EXERCISE AIM.
Please return the part of the announcement of Larry Schwartz's death below from "Shalom dear friends" to "was  a peaceful miracle.", copied word for word.

PROVIDED PASSAGE.
Wednesday, November 25, 2015

It is with great sadness that we inform you of the death of Larry Schwartz, loving husband of Cherie Karo Schwartz. She writes:




Shalom dear friends and family of my heart,
I wish I could have spoken with all of you, but time and energy prevent this now.
It is with my heart breaking that I let you know that Larry died yesterday, November 22nd, at 5:36 PM.
It all came so fast, in less than a day, yet Larry’s passing was such a peaceful, calm, sacred time, filled with peace. He had a clarity, a presence and dignity that belied all he had been through since the attack three months ago that left him in such a traumatic brain and functioning loss.  
It was  a peaceful miracle.
I want you all to know what blessings you were in his life, from family, neighbors, friends, co-workers, dance partners, neighbors, and so many more.

Here is the information so you will know.
Thank you from my heart for making Larry’s life more joyful , fulfilling, funny, strong, supported, and all.

RAW RECORDS.
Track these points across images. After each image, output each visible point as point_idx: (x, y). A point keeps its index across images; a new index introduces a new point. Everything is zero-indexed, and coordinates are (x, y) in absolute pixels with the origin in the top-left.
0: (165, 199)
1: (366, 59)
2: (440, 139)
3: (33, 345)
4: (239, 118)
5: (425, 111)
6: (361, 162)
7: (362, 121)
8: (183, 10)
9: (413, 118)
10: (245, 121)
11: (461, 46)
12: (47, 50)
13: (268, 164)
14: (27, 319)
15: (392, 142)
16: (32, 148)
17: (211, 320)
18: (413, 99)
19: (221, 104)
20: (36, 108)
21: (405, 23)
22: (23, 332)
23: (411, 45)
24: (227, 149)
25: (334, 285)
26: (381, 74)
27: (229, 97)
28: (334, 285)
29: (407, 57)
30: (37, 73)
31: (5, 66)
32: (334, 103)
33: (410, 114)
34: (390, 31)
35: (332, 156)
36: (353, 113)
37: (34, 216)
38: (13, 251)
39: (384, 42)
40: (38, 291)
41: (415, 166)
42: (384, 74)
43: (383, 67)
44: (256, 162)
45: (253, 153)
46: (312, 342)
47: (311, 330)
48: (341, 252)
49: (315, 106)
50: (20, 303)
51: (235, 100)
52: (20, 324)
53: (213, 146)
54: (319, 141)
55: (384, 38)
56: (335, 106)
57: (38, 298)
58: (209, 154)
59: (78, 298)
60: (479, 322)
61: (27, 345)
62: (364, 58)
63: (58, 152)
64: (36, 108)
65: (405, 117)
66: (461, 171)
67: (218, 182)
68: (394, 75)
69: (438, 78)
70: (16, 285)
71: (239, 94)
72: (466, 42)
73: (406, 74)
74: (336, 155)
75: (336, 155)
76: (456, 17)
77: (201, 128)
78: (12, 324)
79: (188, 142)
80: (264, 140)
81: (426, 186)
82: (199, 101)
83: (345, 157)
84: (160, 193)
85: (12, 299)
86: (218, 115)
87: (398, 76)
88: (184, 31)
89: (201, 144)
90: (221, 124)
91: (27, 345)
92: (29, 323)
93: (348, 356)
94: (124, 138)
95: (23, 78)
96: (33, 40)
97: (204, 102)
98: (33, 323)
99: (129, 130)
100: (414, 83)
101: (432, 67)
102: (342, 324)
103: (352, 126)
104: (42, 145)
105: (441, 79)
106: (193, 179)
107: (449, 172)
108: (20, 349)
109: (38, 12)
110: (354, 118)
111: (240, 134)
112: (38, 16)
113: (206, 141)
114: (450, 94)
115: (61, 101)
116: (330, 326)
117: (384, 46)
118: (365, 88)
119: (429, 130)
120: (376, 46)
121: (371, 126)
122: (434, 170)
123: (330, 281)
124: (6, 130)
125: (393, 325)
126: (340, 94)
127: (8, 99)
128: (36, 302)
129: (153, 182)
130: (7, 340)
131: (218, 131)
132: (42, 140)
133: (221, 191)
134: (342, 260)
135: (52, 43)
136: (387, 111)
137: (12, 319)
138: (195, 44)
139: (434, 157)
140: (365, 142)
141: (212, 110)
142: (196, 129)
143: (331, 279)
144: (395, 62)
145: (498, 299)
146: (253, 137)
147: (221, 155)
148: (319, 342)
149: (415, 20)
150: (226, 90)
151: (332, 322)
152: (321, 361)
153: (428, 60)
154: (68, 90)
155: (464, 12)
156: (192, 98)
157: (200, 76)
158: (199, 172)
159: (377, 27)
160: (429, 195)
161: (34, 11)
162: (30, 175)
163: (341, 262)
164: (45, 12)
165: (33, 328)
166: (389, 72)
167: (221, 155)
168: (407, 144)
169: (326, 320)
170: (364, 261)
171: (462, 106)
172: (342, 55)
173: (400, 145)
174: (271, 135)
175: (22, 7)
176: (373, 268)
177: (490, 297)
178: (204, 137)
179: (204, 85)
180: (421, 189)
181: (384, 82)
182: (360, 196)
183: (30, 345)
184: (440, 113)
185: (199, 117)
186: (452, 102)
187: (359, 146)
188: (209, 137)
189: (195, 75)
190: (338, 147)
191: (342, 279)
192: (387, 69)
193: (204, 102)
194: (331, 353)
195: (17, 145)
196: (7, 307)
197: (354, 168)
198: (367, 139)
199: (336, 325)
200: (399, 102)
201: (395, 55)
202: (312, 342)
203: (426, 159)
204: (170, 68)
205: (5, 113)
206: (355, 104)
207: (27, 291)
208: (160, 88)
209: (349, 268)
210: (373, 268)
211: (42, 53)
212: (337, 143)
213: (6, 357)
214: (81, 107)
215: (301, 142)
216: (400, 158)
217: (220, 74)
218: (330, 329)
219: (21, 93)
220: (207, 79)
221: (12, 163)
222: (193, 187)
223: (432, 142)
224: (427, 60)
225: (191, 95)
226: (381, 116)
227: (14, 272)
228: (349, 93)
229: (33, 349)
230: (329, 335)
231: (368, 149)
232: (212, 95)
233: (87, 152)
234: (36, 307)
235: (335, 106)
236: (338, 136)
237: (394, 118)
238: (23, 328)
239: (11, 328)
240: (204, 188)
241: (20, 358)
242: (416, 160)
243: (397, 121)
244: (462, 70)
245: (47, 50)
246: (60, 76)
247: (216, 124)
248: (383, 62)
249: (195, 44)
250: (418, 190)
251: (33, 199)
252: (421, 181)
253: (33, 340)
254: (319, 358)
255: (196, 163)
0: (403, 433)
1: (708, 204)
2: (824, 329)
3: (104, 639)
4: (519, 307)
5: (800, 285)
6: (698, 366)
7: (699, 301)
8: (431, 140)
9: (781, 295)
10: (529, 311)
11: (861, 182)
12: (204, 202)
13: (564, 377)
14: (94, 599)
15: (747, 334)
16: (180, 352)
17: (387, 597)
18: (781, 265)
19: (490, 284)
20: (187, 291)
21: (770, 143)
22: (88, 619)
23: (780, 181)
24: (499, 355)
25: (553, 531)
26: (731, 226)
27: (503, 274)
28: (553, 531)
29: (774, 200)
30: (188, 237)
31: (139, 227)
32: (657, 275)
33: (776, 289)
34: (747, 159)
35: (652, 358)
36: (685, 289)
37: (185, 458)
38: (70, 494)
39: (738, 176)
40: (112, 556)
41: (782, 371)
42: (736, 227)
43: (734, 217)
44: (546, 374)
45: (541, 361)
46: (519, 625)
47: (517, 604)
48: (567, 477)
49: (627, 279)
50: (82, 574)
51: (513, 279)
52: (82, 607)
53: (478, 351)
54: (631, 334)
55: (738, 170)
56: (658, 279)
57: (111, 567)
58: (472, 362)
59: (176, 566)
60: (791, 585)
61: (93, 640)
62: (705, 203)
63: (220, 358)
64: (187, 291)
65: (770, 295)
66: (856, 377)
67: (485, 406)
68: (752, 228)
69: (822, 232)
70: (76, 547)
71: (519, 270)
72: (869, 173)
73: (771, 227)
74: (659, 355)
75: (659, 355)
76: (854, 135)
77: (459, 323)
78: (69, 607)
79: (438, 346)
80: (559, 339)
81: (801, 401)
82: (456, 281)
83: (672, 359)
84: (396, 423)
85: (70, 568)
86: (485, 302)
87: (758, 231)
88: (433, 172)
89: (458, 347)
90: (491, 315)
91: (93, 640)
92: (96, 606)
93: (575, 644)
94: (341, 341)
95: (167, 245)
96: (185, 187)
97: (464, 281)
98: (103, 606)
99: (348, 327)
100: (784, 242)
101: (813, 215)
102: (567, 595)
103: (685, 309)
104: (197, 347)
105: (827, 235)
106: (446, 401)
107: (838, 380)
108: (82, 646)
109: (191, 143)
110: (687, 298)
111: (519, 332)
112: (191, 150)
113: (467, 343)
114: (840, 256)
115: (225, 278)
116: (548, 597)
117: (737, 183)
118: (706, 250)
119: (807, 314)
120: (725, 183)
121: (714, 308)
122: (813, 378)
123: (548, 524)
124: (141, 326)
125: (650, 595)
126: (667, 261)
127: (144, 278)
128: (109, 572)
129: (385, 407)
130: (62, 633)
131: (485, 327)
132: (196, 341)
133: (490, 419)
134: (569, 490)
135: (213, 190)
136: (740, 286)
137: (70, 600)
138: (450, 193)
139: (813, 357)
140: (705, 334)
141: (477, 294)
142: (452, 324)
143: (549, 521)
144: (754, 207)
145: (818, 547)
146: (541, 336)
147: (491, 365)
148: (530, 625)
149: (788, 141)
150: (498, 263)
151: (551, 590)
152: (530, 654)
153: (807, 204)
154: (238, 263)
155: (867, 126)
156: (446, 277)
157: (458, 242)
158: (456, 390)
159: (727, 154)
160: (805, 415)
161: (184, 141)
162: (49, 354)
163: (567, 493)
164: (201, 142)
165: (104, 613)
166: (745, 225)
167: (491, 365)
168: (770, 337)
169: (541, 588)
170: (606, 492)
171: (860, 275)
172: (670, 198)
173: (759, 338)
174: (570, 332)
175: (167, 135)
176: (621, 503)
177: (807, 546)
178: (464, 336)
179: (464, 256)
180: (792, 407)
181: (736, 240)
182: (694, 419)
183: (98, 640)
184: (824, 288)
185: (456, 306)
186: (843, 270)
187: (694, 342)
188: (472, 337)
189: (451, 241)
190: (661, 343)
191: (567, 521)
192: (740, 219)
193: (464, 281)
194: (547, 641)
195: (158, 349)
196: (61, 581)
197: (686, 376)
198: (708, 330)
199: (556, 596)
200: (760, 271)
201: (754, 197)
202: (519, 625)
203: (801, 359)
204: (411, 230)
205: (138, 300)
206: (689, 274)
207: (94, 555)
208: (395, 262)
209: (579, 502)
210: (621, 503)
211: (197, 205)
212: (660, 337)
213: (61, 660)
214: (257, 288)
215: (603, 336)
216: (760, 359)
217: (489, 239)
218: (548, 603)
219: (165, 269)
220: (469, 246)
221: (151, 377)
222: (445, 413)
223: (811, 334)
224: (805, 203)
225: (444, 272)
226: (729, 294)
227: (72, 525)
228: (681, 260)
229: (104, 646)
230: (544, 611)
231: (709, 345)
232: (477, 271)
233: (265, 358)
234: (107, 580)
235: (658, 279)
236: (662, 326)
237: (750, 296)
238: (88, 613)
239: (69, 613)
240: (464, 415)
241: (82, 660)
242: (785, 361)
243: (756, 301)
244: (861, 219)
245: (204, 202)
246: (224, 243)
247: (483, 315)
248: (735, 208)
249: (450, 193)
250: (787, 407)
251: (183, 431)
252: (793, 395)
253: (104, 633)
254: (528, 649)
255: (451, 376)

EXERCISE SOLUTION.
Shalom dear friends and family of my heart,
I wish I could have spoken with all of you, but time and energy prevent this now.
It is with my heart breaking that I let you know that Larry died yesterday, November 22nd, at 5:36 PM.
It all came so fast, in less than a day, yet Larry’s passing was such a peaceful, calm, sacred time, filled with peace. He had a clarity, a presence and dignity that belied all he had been through since the attack three months ago that left him in such a traumatic brain and functioning loss.  
It was  a peaceful miracle.